Brunswick

(Allemagne)

Interview avec Angel Andreu

Global key offer manager “ECO district heating & cooling networks”, Direction du Développement, de l’innovation et des marchés, Veolia

En quoi la récupération de chaleur fatale est-elle un axe de développement pour Veolia ?

Elle fait partie du bouquet d’énergies renouvelables du Groupe permettant de répondre aux enjeux de la transition énergétique et devient ainsi un élément naturel de sa stratégie d’économie circulaire. Sans oublier que son gisement est considérable.

Comment l’intégrez-vous dans vos offres commerciales ?

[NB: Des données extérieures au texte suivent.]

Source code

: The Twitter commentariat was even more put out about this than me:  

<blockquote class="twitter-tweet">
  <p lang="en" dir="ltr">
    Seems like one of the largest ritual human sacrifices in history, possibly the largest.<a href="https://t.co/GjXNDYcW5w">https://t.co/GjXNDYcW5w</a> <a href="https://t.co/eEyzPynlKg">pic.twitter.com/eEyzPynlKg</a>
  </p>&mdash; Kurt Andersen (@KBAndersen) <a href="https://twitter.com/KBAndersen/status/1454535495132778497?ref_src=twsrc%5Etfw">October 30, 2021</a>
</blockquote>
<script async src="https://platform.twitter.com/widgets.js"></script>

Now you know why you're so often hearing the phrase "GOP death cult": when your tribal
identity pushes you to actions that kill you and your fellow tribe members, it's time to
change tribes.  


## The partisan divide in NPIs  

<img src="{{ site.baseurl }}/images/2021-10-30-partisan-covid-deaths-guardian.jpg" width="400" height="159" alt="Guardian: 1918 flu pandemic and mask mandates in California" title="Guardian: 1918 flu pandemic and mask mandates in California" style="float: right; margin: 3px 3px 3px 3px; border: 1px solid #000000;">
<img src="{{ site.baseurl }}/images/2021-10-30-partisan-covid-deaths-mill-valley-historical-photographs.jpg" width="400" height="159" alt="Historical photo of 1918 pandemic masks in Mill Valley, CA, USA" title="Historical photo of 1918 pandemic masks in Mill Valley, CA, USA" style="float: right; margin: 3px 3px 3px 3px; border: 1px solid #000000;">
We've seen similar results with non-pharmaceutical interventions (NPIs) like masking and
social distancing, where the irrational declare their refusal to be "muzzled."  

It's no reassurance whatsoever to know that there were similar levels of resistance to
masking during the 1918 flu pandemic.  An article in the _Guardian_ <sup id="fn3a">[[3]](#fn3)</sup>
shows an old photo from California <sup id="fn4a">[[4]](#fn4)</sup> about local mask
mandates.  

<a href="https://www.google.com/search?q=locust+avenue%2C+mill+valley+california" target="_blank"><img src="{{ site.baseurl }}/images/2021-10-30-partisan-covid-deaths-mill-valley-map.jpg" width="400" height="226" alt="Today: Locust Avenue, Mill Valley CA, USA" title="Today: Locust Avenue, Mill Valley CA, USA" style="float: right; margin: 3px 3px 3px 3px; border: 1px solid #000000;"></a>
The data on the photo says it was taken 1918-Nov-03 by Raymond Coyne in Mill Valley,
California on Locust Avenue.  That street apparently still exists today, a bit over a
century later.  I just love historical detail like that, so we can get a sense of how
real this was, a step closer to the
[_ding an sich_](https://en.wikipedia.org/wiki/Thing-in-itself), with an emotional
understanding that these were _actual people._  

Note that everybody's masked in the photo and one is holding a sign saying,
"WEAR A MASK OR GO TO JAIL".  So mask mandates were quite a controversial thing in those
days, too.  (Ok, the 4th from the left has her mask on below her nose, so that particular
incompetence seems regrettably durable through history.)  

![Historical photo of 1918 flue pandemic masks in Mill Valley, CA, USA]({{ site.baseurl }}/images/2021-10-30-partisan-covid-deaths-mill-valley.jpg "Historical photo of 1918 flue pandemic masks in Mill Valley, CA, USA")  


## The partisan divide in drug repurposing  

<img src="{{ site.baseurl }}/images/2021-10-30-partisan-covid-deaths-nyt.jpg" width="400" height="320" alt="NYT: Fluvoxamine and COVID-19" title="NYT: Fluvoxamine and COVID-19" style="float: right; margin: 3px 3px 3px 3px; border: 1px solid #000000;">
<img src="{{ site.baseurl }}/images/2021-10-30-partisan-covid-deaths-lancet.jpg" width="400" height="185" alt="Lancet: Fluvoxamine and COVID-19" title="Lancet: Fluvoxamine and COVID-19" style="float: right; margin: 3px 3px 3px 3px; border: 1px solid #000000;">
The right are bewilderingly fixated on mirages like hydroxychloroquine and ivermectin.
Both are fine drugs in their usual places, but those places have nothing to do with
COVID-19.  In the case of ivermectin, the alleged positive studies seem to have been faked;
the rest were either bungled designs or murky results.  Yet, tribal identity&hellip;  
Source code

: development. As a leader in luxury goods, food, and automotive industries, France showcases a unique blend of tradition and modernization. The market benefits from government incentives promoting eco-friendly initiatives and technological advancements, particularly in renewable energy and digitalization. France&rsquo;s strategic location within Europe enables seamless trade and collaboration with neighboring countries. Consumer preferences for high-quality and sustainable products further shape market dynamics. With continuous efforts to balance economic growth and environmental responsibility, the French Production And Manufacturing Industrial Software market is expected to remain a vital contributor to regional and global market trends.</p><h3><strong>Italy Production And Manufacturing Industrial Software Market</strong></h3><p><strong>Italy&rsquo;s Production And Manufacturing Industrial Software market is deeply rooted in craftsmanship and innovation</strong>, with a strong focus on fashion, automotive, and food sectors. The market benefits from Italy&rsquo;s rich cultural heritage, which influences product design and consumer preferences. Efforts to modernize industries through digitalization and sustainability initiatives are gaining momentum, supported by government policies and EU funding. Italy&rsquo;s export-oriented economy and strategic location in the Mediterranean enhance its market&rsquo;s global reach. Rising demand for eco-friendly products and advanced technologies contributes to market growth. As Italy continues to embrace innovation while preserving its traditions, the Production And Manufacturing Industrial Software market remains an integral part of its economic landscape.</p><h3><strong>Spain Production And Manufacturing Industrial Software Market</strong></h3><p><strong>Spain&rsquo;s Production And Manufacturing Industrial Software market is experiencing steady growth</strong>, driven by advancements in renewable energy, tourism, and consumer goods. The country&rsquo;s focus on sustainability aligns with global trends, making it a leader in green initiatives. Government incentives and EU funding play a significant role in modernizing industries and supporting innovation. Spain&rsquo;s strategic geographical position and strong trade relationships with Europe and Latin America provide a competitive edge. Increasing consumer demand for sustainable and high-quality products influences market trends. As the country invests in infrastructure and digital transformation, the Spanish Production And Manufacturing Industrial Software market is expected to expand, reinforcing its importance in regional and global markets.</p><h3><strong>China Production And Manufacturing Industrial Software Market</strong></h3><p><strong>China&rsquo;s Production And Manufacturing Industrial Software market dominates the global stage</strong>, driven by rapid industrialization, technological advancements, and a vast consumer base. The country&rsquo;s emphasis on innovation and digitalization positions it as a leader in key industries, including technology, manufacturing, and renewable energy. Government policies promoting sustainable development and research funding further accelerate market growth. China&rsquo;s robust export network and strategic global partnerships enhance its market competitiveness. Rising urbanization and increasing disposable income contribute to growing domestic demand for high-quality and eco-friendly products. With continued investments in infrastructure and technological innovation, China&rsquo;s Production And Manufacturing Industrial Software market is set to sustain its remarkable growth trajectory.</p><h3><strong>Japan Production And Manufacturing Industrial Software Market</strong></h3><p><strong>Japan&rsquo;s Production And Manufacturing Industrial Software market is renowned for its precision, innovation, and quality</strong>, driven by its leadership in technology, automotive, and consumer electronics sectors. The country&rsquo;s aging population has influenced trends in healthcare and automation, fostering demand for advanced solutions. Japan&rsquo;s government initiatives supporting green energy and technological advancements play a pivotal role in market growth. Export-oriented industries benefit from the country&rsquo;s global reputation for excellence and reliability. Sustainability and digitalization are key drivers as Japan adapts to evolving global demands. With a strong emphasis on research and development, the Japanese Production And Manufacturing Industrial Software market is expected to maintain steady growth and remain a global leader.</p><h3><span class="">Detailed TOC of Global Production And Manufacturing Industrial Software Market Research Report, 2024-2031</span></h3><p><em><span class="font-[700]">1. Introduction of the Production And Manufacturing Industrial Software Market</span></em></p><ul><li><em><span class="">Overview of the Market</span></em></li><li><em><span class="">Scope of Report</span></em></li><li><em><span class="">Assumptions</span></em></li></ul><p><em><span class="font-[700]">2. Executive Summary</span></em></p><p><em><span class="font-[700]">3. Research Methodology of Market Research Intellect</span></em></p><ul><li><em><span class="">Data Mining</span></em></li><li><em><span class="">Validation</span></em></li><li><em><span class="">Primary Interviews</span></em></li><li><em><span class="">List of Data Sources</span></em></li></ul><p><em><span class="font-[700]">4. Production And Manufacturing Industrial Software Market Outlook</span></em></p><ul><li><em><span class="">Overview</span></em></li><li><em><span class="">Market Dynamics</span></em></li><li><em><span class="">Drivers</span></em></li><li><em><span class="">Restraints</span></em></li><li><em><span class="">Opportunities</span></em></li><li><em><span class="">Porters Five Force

L'énergie résiduelle est un élément clé dans la fourniture de solutions énergétiques à nos clients municipaux et industriels. Entre autres critères, nous mettons aujourd'hui l'accent sur les réseaux de quartiers, de taille petite à moyenne, susceptibles d’utiliser cette énergie résiduelle locale. Travailler en étroite collaboration avec les équipes des Business Units de Veolia sur le terrain permet de réunir toute l'expertise requise et d’approfondir la connaissance du marché local. Ensemble, nous créons une offre sur mesure pour chaque client, tout en veillant à ce qu'elle soit duplicable à des cas identiques partout dans le monde et viable à long terme.

Quels sont les points communs et les différences entre clients industriels et municipaux ?

L'industrie recherche davantage la continuité du service et des prix, dans un contexte hautement concurrentiel, alors que les municipalités s’engagent dans l'économie circulaire et la résilience et sont plus attentives à la récupération de chaleur fatale pour alimenter un éco-quartier, par exemple. Quel que soit le client, nous proposons une offre extrêmement détaillée et adaptée au contexte local. C’est pourquoi nous ne promouvons pas nécessairement la même solution selon la zone géographique. Par exemple, la biomasse est en croissance en Chine, alors qu'en Europe du Sud et en Australie l'intérêt se porte sur la production de froid à partir de l’énergie issue du photovoltaïque.

L’offre de Veolia se concentre-t-elle sur les data centers ?

Veolia se positionne sur tous les projets de récupération de chaleur fatale, quel qu’en soit l'émetteur : data centers, mais aussi systèmes de refroidissement des hôpitaux ou des bureaux, unités de valorisation énergétique des déchets, réseaux d’assainissement… Avec une contrainte : utiliser la chaleur récupérée à proximité du point de production, d'où la nécessité de construire un réseau local.

Quel est le bénéfice pour Veolia de répondre aux grands appels d’offres « énergie », comme celui de l’Union européenne ?

Le projet Horizon 2020 de l’UE nous offre l’opportunité de mettre au point des pilotes afin de tester différentes solutions technologiques en matière de récupération de chaleur. C’est le cas à Brunswick, mais aussi dans d’autres pays européens et sur d’autres énergies comme le solaire. Aujourd’hui, le Groupe gère plus de 570 réseaux de chaleur et de froid à travers le monde, ce qui lui confère une vaste expertise en la matière ainsi que dans l’application des systèmes de régénération d’énergie.

Le marché mondial est-il porteur pour cette énergie ?

Tout dépend bien sûr des différents contextes nationaux et surtout des politiques énergétiques en place. Que le client soit public ou privé, Veolia doit s’adapter à ce contexte et au niveau de développement et de promotion de telle ou telle énergie. Sachant que nous devons fournir une solution incluant le maximum d’énergie renouvelable. Aujourd'hui, nous voyons les pays d'Europe occidentale et la Chine passer du charbon à la biomasse, l'Europe centrale et l'Europe du Sud se concentrer sur la récupération de la chaleur résiduelle tandis que les fermes solaires se développent en Amérique et au Moyen-Orient.